Growing up, my family didn’t have too many cultural traditions. We lived in Germany during all of my years in elementary school, never living on the military base. Naturally, we partook in a few cultural traditions while living in Germany: Nicklaus Day, The Celebration of St. Martin, and my favorite, Fasching.
Fasching is basically Carnival/Mardi Gras, the festivities before Lent begins. Fasching typically begins on the 11th day of November at 11:11 a.m., or the day after Dreikönigstag (Three Kings Day), and ends the Tuesday before Ash Wednesday.
The festivities culminate in one big party spanning the week before Ash Wednesday. The events are as follows (courtesy of http://german.about.com/od/culture/tp/Fasching-In-Germany.htm ):
· Weiberfastnacht - Thursday before Ash Wednesday. This is mainly an event held in the Rhineland. The day begins with women storming into and symbolically taking over city hall. Then, women throughout the day will snip off men's ties and kiss any man that passes their way. The day ends with people going to local venues and bars in costume.
· Parties, Celebrations and Parades - People will celebrate in costume at various carnival community events and individual parties. Carnival parades abound, it is literally the weekend for people to live it up.
· Rosenmontag - The largest and most popular carnival parades take place on the Monday before Ash Wednesday. These parades come mostly from the Rhineland region. People throughout the German-speaking countries will tune in to watch the biggest German carnival parade of all which is held in Cologne.

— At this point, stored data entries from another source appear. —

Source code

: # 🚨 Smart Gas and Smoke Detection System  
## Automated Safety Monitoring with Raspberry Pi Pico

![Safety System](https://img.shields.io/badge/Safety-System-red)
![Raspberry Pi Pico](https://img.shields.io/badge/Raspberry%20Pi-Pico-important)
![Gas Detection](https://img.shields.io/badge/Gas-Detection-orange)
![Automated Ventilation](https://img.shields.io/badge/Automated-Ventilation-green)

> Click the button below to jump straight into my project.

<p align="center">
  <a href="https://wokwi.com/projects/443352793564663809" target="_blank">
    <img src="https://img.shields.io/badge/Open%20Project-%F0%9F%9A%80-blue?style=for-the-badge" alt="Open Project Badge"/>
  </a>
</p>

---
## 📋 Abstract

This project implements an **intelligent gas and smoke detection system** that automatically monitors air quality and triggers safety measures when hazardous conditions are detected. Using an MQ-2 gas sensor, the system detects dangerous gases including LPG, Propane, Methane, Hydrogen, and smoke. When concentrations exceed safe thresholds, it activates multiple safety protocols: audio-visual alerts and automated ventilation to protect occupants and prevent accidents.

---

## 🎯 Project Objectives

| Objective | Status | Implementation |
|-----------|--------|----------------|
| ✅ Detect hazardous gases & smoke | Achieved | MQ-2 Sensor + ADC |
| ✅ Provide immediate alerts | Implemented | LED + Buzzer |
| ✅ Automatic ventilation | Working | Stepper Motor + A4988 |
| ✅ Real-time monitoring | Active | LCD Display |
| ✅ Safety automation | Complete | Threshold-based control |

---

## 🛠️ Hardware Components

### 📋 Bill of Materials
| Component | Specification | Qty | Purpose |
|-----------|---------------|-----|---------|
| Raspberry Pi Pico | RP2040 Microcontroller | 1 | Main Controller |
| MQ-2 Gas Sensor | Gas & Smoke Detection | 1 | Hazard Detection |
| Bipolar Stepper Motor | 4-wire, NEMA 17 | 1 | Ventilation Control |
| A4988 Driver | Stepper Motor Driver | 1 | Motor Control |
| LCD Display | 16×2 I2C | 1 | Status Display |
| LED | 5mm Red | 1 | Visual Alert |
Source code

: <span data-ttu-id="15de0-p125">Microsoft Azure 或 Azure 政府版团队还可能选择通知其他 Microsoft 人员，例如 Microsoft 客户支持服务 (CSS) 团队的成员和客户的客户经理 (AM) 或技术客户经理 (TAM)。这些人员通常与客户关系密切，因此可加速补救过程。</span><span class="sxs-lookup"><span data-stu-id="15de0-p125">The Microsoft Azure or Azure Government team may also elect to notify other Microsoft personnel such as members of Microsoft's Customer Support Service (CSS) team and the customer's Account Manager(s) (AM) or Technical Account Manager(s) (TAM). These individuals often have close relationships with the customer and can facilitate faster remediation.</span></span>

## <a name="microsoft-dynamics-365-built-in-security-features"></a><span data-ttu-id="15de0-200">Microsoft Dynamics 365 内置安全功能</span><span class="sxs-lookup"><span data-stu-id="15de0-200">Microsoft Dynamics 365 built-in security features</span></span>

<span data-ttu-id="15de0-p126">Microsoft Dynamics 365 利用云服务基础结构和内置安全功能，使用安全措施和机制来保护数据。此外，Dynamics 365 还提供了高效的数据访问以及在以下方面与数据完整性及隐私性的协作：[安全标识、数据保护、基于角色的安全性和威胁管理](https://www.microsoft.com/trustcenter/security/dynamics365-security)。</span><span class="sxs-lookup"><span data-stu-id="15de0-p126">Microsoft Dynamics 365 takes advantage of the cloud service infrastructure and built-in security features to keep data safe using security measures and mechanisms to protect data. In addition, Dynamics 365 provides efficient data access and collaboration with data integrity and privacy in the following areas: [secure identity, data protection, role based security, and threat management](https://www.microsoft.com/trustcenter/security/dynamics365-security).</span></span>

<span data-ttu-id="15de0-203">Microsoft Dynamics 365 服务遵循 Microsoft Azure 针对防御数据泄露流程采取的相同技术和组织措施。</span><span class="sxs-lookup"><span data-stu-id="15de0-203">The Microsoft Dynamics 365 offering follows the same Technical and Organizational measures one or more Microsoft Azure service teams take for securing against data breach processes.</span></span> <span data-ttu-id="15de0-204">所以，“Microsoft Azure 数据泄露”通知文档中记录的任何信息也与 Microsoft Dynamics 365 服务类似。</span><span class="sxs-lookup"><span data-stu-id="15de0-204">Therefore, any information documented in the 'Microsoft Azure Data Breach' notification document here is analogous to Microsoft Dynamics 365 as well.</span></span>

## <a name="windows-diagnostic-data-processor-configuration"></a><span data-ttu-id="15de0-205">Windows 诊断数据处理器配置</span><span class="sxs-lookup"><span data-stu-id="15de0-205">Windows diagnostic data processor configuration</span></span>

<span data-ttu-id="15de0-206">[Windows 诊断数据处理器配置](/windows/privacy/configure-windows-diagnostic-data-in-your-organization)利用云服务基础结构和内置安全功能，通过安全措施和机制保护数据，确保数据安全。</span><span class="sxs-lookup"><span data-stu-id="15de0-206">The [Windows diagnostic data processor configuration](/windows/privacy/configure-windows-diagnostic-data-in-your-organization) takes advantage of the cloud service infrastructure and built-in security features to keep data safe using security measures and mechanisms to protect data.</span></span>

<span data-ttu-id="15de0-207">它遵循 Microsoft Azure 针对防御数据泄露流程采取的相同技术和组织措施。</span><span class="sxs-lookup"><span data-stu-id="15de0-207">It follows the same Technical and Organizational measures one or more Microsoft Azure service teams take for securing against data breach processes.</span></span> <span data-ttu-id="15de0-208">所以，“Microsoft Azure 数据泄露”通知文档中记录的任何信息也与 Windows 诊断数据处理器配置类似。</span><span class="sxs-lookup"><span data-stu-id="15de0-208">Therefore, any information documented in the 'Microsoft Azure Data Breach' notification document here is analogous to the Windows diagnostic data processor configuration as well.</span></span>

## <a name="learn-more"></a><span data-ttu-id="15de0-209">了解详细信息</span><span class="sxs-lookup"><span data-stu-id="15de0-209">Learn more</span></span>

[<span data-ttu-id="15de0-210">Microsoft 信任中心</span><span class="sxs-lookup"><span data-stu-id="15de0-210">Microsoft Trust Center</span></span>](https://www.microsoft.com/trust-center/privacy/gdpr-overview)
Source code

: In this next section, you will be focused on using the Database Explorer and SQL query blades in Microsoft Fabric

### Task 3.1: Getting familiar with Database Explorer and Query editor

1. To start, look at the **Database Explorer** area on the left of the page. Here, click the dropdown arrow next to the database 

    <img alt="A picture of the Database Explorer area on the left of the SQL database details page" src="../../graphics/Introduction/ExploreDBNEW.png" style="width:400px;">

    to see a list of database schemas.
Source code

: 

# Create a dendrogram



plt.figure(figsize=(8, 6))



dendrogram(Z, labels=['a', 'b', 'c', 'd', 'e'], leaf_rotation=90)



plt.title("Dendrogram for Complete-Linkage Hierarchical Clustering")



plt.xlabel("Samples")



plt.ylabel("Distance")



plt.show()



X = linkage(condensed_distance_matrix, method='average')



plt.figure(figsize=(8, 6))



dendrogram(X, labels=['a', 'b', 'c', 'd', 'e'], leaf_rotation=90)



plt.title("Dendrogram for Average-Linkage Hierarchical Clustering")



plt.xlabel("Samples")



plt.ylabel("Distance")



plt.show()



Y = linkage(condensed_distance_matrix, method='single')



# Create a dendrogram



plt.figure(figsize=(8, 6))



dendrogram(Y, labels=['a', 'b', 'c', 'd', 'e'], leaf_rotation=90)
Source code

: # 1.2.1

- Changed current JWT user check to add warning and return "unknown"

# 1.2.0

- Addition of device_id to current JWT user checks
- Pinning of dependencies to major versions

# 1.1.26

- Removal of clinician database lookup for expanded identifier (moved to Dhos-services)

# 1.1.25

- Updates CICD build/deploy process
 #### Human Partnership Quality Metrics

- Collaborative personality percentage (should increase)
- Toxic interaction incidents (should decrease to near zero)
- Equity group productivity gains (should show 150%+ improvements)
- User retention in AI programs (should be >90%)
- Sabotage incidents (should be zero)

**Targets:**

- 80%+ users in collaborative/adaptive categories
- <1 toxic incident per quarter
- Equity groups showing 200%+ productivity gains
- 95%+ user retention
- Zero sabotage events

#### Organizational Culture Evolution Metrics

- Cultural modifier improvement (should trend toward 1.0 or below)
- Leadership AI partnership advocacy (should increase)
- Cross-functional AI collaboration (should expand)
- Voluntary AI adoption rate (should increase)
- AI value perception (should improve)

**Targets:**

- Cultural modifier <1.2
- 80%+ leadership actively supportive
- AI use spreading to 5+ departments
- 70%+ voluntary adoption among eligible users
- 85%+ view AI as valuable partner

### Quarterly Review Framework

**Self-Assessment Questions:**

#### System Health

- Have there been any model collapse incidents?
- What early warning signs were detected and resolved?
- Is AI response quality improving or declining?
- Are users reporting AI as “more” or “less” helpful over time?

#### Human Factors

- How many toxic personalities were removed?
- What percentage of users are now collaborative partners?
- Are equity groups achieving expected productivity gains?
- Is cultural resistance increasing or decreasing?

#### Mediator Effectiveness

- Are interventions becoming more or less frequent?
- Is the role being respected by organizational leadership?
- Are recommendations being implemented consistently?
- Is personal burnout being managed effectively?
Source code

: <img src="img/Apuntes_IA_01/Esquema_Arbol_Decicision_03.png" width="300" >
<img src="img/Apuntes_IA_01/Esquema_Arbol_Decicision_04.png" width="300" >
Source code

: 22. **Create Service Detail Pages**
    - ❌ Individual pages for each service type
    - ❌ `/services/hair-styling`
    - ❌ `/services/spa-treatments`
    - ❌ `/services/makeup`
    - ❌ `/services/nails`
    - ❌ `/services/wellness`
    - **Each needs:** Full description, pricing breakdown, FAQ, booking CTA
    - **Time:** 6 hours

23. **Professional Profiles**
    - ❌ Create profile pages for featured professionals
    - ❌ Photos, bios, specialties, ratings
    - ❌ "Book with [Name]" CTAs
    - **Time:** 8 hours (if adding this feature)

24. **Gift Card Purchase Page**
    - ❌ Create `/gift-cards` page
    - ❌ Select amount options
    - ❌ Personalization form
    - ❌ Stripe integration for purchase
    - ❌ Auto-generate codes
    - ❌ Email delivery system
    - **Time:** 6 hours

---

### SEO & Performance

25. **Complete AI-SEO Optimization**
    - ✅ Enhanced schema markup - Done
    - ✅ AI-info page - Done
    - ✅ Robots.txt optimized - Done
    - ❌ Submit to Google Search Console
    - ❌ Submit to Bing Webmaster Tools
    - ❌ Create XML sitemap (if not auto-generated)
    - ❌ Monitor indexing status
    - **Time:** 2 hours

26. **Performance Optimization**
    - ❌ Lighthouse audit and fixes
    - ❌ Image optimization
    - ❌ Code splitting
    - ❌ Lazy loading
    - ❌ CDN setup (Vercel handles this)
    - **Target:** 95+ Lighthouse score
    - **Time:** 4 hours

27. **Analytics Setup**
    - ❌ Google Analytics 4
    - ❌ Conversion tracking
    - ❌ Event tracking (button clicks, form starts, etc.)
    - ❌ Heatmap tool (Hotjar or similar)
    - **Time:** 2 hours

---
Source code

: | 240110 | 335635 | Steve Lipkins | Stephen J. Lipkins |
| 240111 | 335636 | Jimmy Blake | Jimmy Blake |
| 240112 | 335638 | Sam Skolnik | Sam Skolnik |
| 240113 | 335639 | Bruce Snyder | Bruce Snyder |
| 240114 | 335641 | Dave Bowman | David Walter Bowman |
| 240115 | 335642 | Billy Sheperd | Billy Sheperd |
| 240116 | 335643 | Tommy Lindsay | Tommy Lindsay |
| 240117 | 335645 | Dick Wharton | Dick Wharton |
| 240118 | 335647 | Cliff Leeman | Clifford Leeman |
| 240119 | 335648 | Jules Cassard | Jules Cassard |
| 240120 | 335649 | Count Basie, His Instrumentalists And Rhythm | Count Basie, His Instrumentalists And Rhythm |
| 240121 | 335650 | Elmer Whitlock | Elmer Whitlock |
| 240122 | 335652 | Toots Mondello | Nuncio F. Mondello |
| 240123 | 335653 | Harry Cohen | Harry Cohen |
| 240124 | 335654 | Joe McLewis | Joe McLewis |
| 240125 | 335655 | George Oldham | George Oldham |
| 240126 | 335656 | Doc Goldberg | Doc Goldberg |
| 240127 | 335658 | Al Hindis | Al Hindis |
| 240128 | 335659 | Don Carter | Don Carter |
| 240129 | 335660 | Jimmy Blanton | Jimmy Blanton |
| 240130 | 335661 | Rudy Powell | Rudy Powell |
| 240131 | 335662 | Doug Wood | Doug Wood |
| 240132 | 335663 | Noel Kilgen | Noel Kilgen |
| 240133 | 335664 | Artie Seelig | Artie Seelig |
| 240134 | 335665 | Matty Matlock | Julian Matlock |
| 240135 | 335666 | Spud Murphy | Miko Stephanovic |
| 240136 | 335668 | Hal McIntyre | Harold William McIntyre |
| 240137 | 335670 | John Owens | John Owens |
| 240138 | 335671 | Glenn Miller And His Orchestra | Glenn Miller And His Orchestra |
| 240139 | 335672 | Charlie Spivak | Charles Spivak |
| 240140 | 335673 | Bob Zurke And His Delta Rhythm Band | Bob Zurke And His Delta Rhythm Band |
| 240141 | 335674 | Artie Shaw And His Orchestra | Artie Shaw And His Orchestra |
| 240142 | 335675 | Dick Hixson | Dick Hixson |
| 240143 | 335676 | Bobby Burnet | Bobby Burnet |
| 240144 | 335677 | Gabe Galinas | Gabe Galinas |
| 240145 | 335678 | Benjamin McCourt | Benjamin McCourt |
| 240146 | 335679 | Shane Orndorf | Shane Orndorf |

· Fastnachtsdienstag - Besides some parades which are held on this day, you have the burial or burning of the Nubbel. A Nubbel is a life-size doll made of straw that embodies all of the sins committed during carnival season. It is buried or burned with great ceremony on Tuesday evening before everyone parties one more time till Ash Wednesday arrives.
I grew up in the Rhineland, in Mainz, Germany, so we had one of the biggest parades in the country. Every year, my parents would have us dress up in our favorite costume and take us to the parades where we would shout “Helau” and have candy thrown at us from the floats. Polka music abound, my family and I danced with our German neighbors and celebrated like locals.